Europe to fund new road projects as autonomous trials go public
26 June 2017
Connected transport initiatives will benefit from a €2.7 billion European Commission investment into key transport projects, to support clean and competitive mobility on the continent.
In order to deliver on its ‘Investment Plan for Europe’ and its ‘Europe on the Move’ agenda, the amount will be shared amongst air, rail and road projects, with investment in upgrading road transport and developing Intelligent Transport Systems (ITS) reaching €359.2 million. This will include development of a high-speed electric vehicle charging network across Sweden, Denmark, Germany, France, the United Kingdom and Italy as well as looking at infrastructure preparation for autonomous vehicles.
The Europe on the Move vision is set out on three pillars: Clean; Fair and Competitive; and Connected. Under the ‘Clean’ strategy, EU member states will be free to introduce road charging, although there needs to be some common principles in place, including charging for distance driven rather than time to reflect usage and pollution, and charges based on emissions performance, a plan it put forward in April 2017. The Commission is also working on post-2020/2021 CO2 targets for cars and vans, and on the first-ever CO2 targets for heavy duty vehicles. The Commission also wants to improve the alternative fuel infrastructure throughout the continent to aid promotion of electric vehicles (EVs).
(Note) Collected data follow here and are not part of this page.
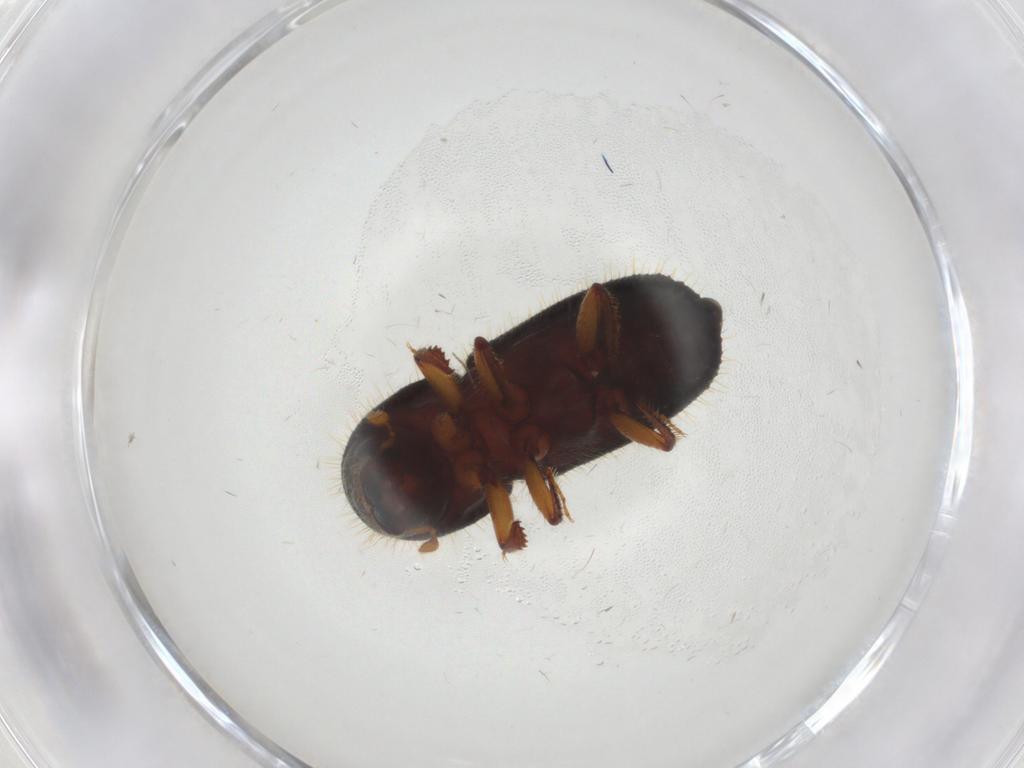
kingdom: Animalia
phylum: Arthropoda
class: Insecta
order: Coleoptera
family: Curculionidae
EU Commissioner for Transport, Violeta Bulc comments: ‘The demand for investment in transport infrastructure is huge. This new wave of investment focuses on clean, innovative and digital projects to modernise Europe's transport network. Today we are one step closer to a true Transport Union, serving the needs of citizens, stimulating the economy and creating jobs. Looking ahead, I am inviting stakeholders to make best use of the remaining funds, using blending to maximise impact and leverage all possible resources.’
The package could also include a minimum quota for electric cars (EVs) on the new car market, similar to a plan coming in for China. This would mean that manufacturers need to add EVs to their range to ensure they can meet a minimum quota, which would then lead to a reduction in CO2 emissions around Europe.
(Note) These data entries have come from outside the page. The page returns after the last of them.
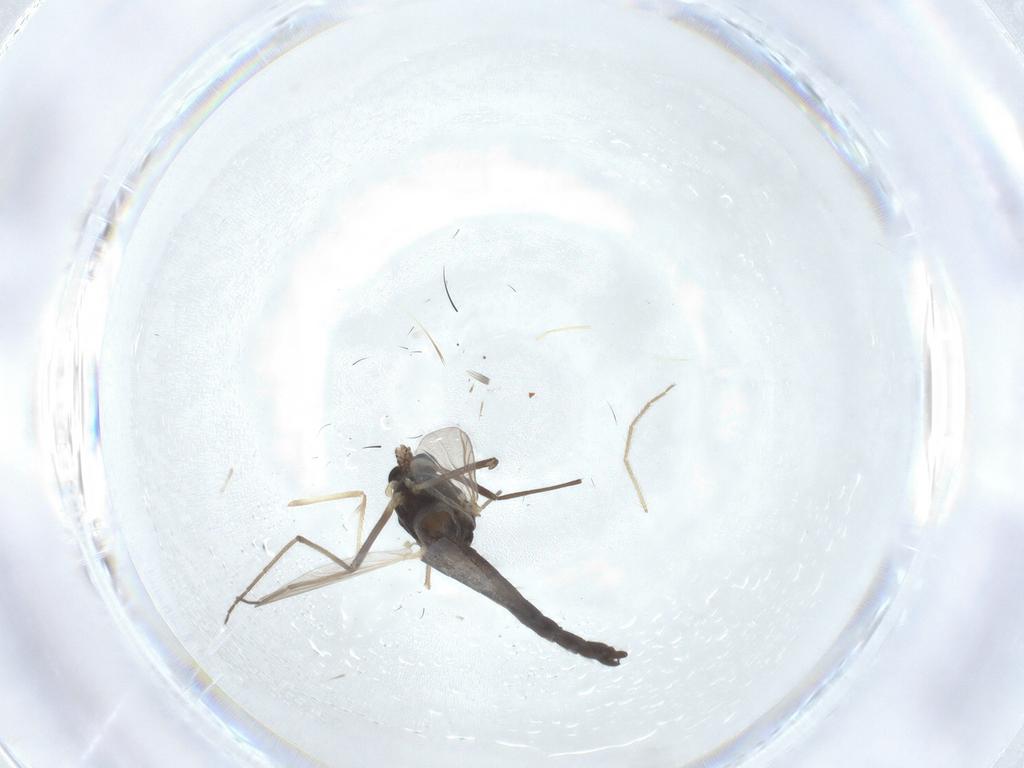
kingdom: Animalia
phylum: Arthropoda
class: Insecta
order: Diptera
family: Chironomidae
The news comes as the UK’s largest collaborative trial of connected and autonomous vehicle technology has been given approval to move out of testing facilities and onto city streets. The Autodrive consortium achieved the agreement following a successful completion of track testing and demonstrations.
Project partners Jaguar Land Rover, Ford and Tata Motors European Technical Centre (TMETC) came together at the Horiba MIRA Proving Ground to demonstrate a series of connected car technologies that are now ready to be trialled on the roads of UK cities Milton Keynes and Coventry.
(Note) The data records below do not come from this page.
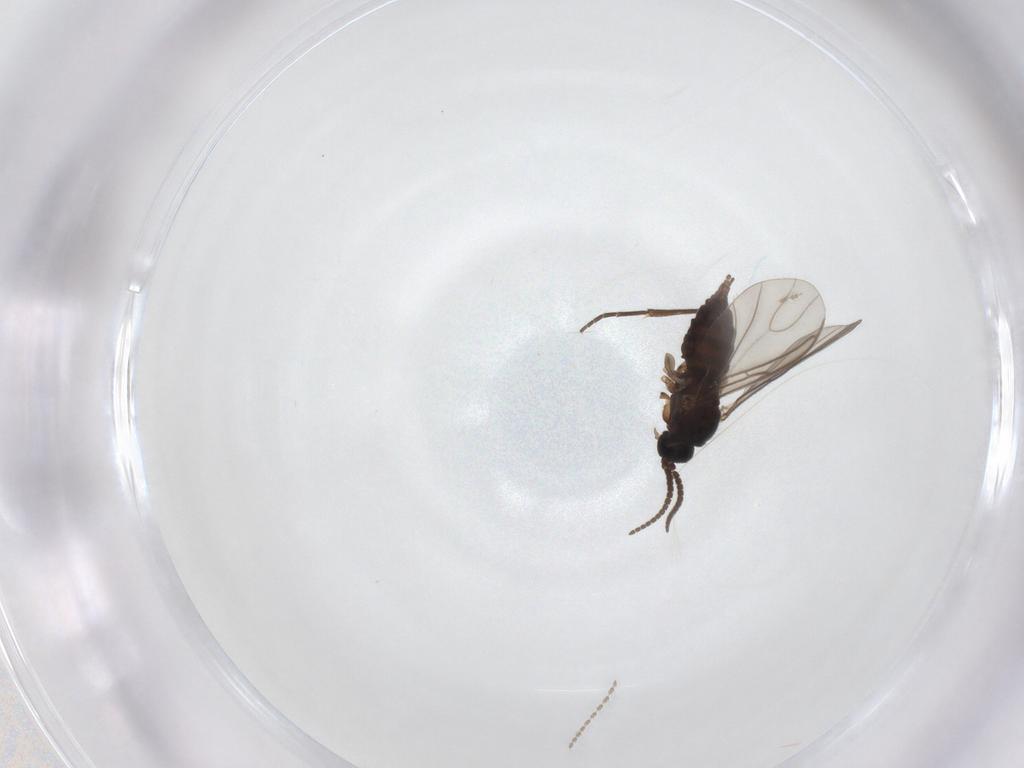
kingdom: Animalia
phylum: Arthropoda
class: Insecta
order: Diptera
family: Sciaridae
The three vehicle manufacturers are working in the Autodrive project to jointly research and develop autonomous technology, with funding from both the UK Government and automotive industry. It is the first project in the UK to showcase the benefits of having cars that can talk to each other across multiple makes of car.
The first demonstration (Emergency Vehicle Warning) showcased cars that can warn their drivers when an emergency vehicle is approaching – as well as indicating its direction – minimising congestion and potentially reducing the time it takes for ambulances, police cars and fire engines to reach their destination.
During the second demonstration (Intersection Collision Warning), the connected cars were able to detect the presence of other connected cars on approach to a junction, and warn whenever there was a high probability of a collision.
The third demonstration involved ‘In-Vehicle Signage’, whereby connected cars can receive traffic information sent from road-side units, ensuring that drivers do not miss out on important notifications, such as changes of speed limit or temporary lane closures.
Tim Armitage, Arup’s UK Autodrive project director, comments: ‘The successful completion of the proving ground trials marks a significant milestone for the project team, and we are now looking forward to demonstrating the benefits of these exciting new technologies in the real-world settings of Milton Keynes and Coventry. Once the technology becomes widely available, we anticipate huge potential benefits in terms of road safety, improved traffic flow and general access to transport, so we’re really excited about being able to demonstrate this on real roads.’
The first set of public road trials are due to take place in Milton Keynes and Coventry by the end of 2017, on segregated sections of road, before moving to open public roads by the time the project closes in the summer of 2018.